Worleigh nodded up the street, toward the on-ramp. “They took the expressway to the northeast, as I said that day.”
Jered nodded. “Prob’ly in DeKalb or Gwinnett, then. Lots of subdivisions up that way, they coulda just moved into one and took it over.”
“That’s a lotta ground to cover, buddy.”
“Yeah, but their smoke should give ’em away, just like the other places. They prob’ly didn’t get too far off the freeway.”
“Well, what are we waiting for?” said Steve, waving his shotgun. “Let’s go get the sum— let’s get ’em! We get the drop on ’em this time, we’ll take ’em for sure.”
“The hour grows late,” Worleigh said, gesturing toward the setting sun. “Let us take shelter for the night, away from this desecrated place. Then we shall deal the judgement of Gowd-a as He sees fit.”

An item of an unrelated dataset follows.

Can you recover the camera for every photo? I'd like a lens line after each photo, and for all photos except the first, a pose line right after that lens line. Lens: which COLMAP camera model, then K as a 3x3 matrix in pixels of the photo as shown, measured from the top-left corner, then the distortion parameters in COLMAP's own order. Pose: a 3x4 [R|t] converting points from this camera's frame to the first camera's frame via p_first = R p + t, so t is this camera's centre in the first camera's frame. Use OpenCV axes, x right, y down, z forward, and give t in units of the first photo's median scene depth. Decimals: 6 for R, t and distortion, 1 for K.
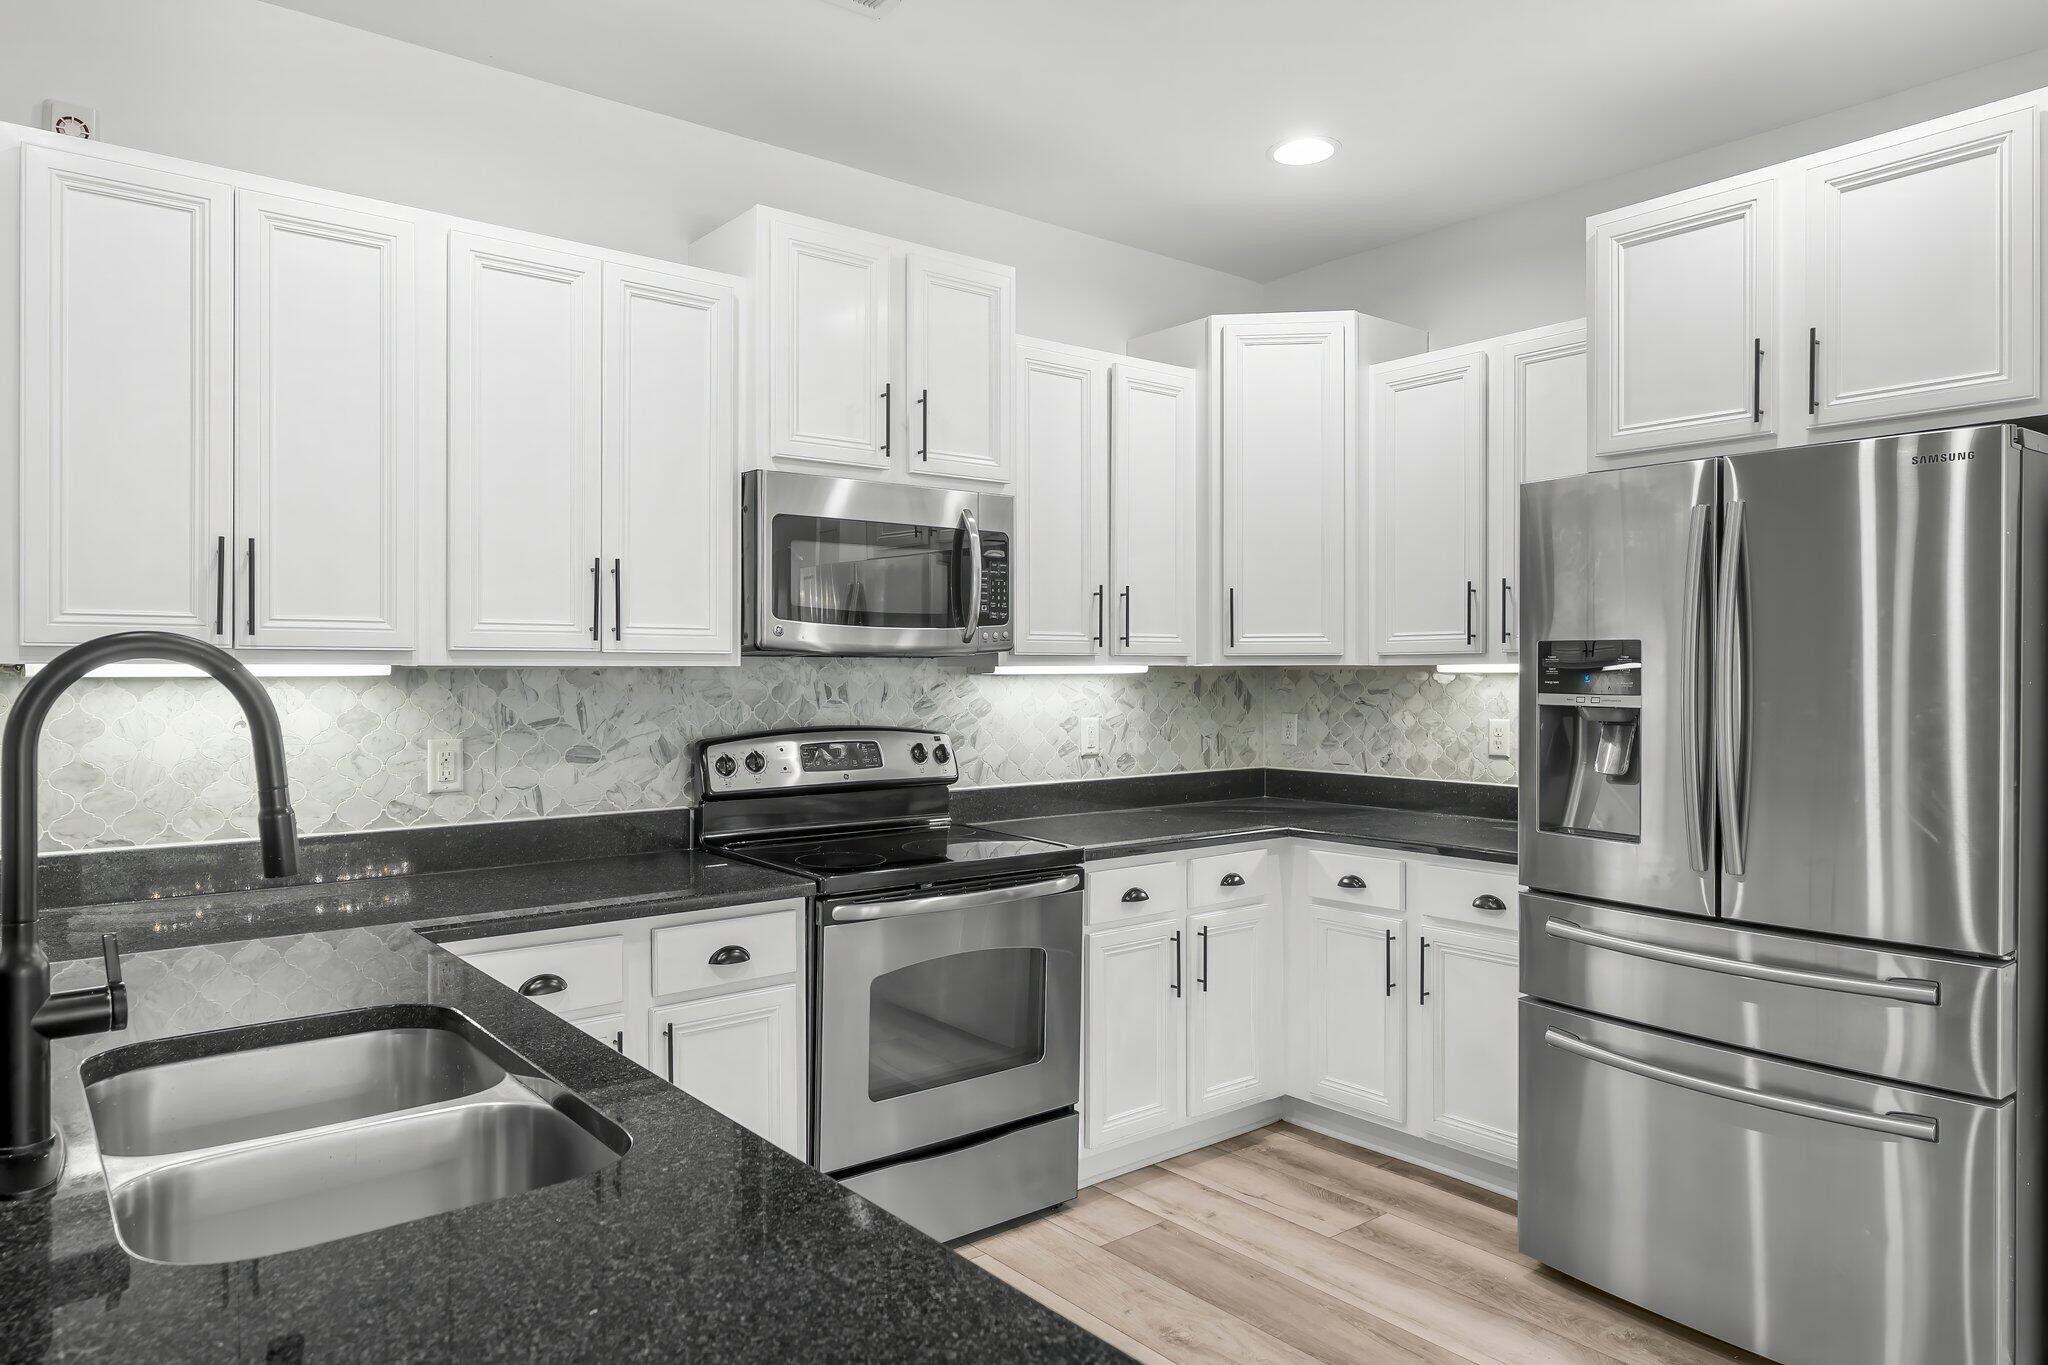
lens RADIAL K [[1290.6, 0, 1034.3], [0, 1290.6, 677.8], [0, 0, 1]] dist [-0.003097, -0.001973]
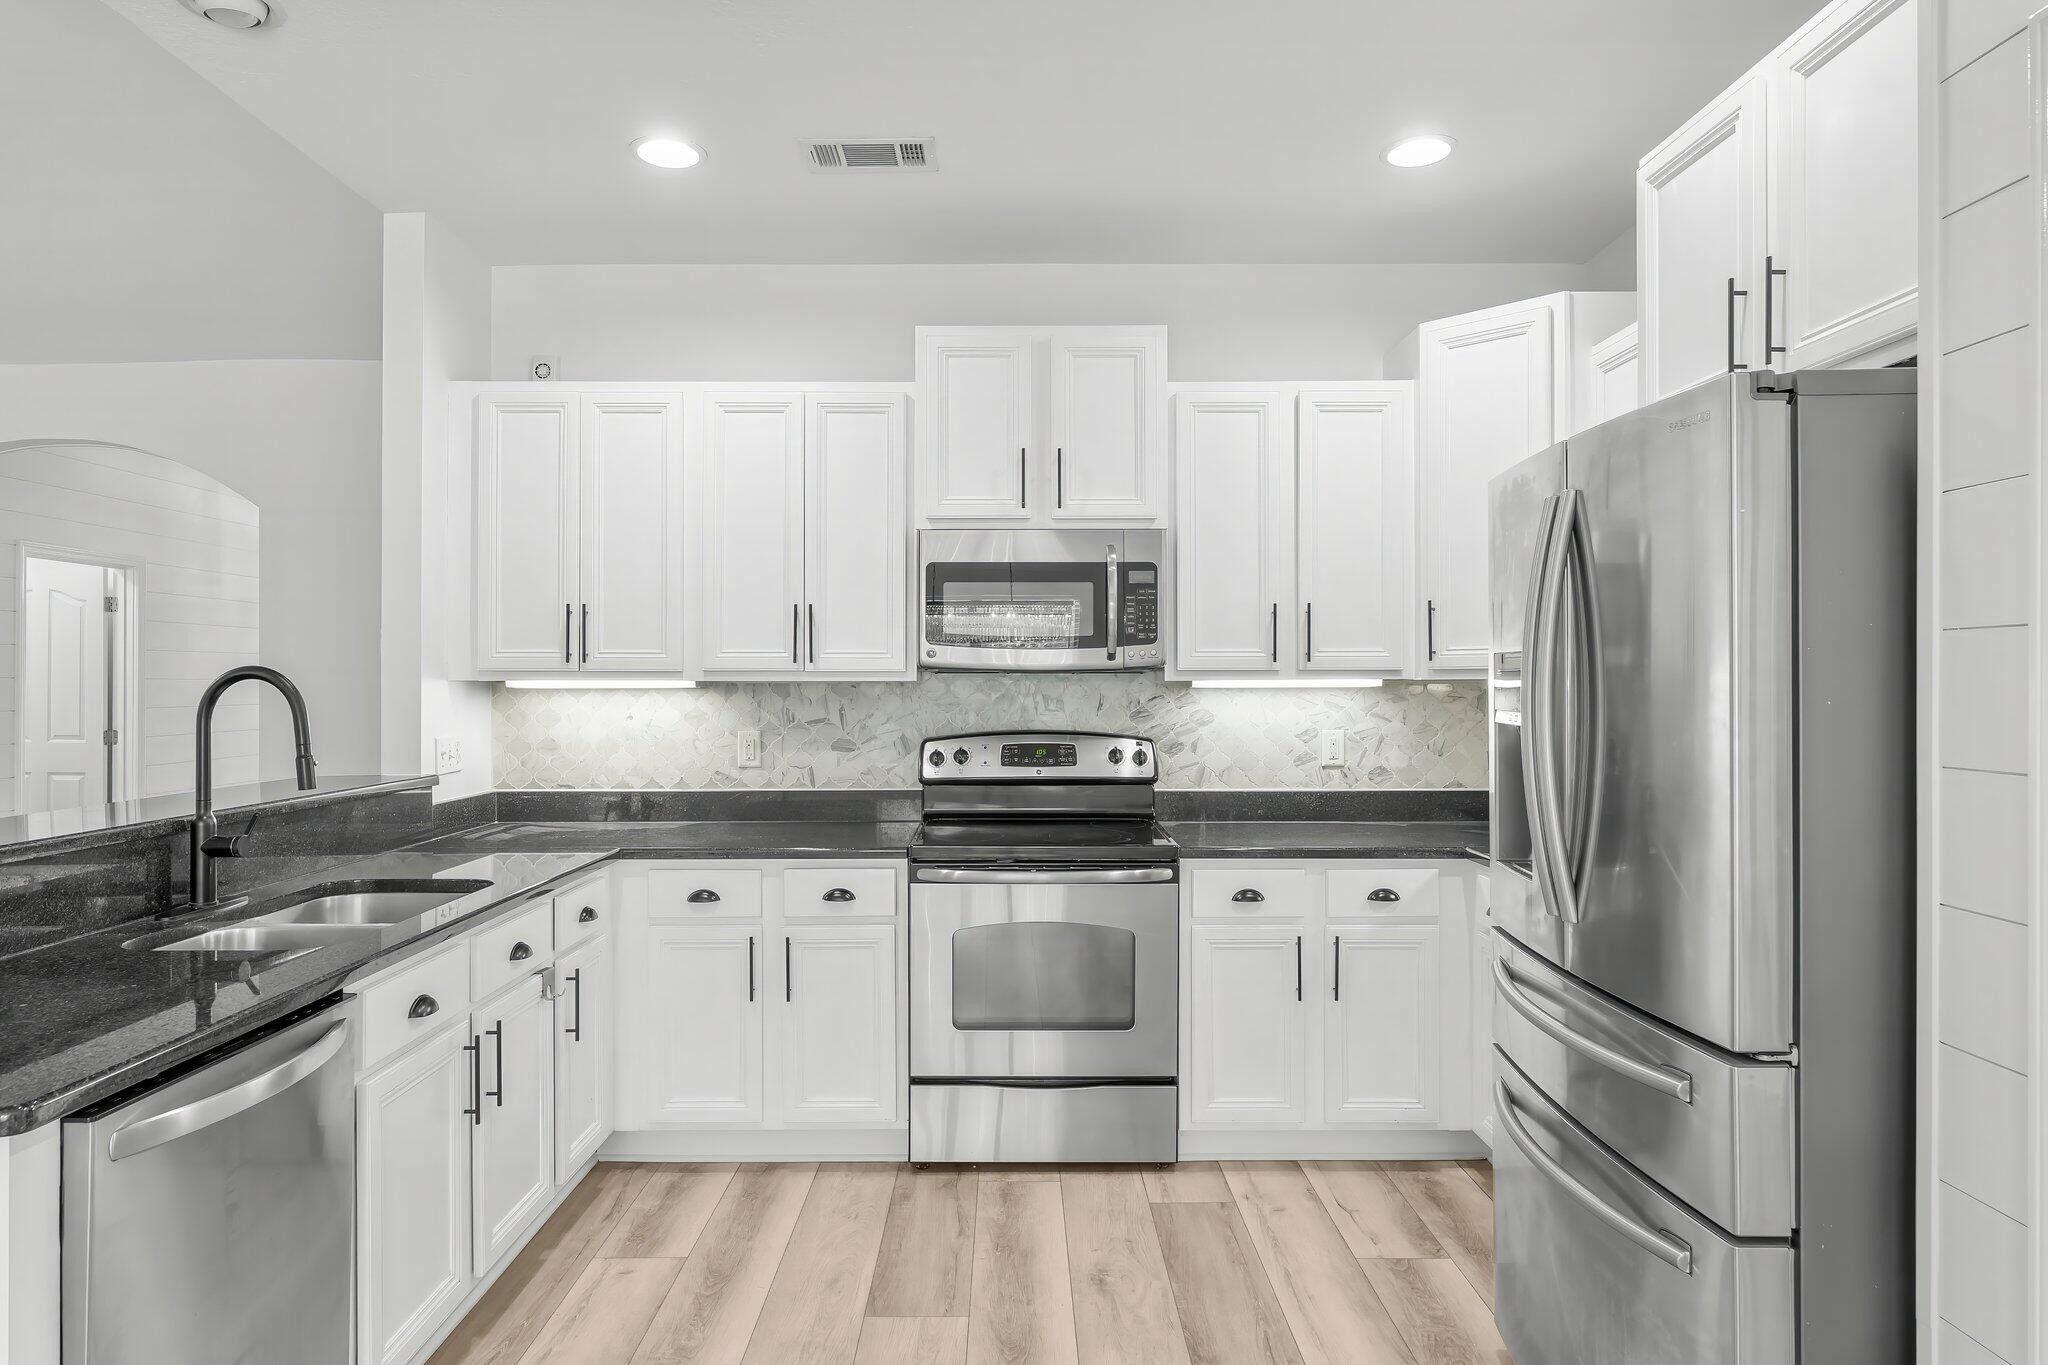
lens RADIAL K [[1231.0, 0, 999.9], [0, 1231.0, 675.8], [0, 0, 1]] dist [-0.000371, -0.000688]
pose [[0.775148, -0.003306, -0.631771, 0.553678], [-0.003678, 0.999946, -0.009746, -0.002211], [0.631769, 0.009878, 0.775094, 0.081844]]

Near dusk, they found a five-story apartment building and camped in the lobby. There was an unpleasant smell in the place, and a restless Will looked around for the source. He found some interesting things on the third floor: pock marks in the cinderblock walls at either end of the hallway; bloodstains on the floor at one end; a broom and perforated blue dress in the hallway; the corpse of a woman in #308, face down on the bed. Worleigh said a few words over the poor woman and they all thought that right and proper. This and other apartments yielded up their canned food, and once darkness fell they cooked supper in the lobby fireplace.
“What do y’all think happened to her?” asked Go-Big Bob, pointing up.
“Looters, probably,” said Jered. “She was maybe doing a little laundry, sweepin’ the floor, and heard some kind of commotion out in the hall. She had the broom and the dress in her hands and stepped out to see what was what, and got herself shot. She got back inside and died on her bed.”
Go-Home Bob scratched his head but said nothing. There were a lot of holes in that story — like why was all the blood at the end of the hallway and not in her apartment? if they were looters, why hadn’t the place been ransacked? For all they knew, it could have been ol’ Joseph getting hisself shot there — but if he said anything, they’d ask so what do you think happened? and he had no idea. For a moment, he wondered if she’d painted the pictures on the walls of her apartment, then pushed it out of his mind. It wasn’t important.